▸ Task to carry out:
Only the lines below from the one that holds "Предоставляем гарантийное обслуживание" through the one that holds "staendig Neukunden zu jagen" should appear in the answer, copied exactly, end lines included and pictures omitted.

[[ Given information, beginning ]]

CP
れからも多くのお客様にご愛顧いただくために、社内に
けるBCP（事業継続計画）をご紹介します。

[[ Given information, end ]]
[[ Given information, beginning ]]

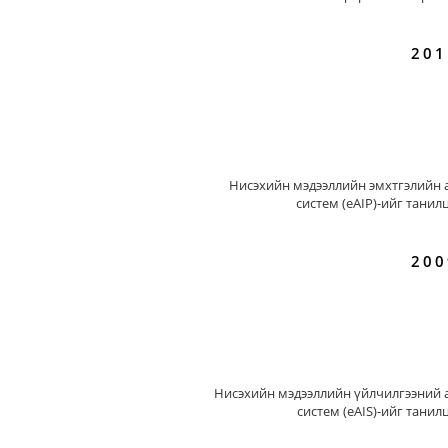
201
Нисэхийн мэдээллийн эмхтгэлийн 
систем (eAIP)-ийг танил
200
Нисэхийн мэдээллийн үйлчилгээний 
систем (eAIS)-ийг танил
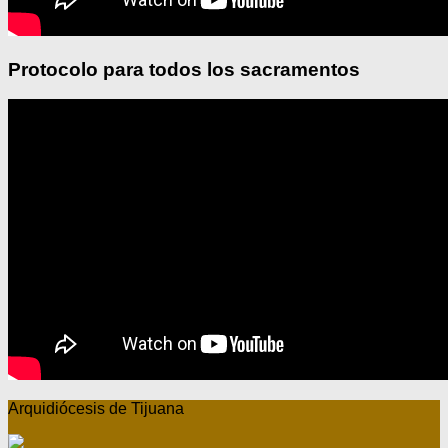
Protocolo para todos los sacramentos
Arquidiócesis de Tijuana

[[ Given information, end ]]
[[ Given information, beginning ]]

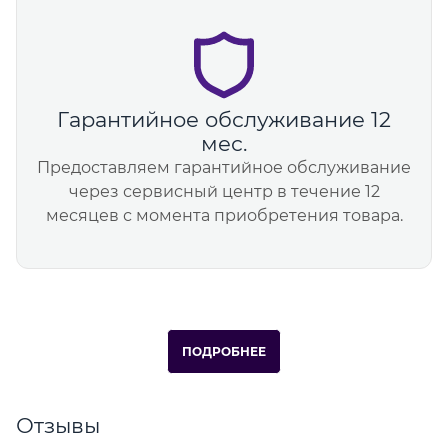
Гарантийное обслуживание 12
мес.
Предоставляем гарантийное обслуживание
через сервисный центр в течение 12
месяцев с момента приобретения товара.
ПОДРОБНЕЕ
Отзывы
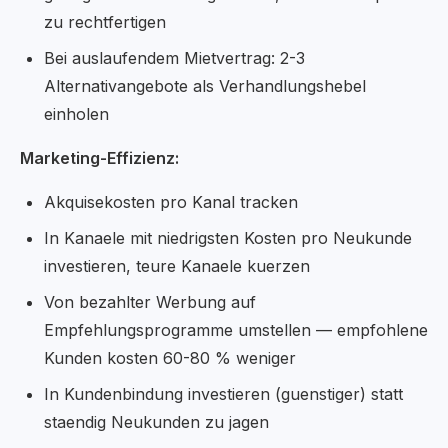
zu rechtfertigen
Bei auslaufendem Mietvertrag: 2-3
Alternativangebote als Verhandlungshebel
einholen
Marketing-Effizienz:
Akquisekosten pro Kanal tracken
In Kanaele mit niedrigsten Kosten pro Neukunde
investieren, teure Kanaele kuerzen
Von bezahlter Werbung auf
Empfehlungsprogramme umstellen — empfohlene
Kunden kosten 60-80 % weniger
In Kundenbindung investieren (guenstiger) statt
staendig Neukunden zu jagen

[[ Given information, end ]]

▸ Expected answer:
Предоставляем гарантийное обслуживание
через сервисный центр в течение 12
месяцев с момента приобретения товара.
ПОДРОБНЕЕ
Отзывы
zu rechtfertigen
Bei auslaufendem Mietvertrag: 2-3
Alternativangebote als Verhandlungshebel
einholen
Marketing-Effizienz:
Akquisekosten pro Kanal tracken
In Kanaele mit niedrigsten Kosten pro Neukunde
investieren, teure Kanaele kuerzen
Von bezahlter Werbung auf
Empfehlungsprogramme umstellen — empfohlene
Kunden kosten 60-80 % weniger
In Kundenbindung investieren (guenstiger) statt
staendig Neukunden zu jagen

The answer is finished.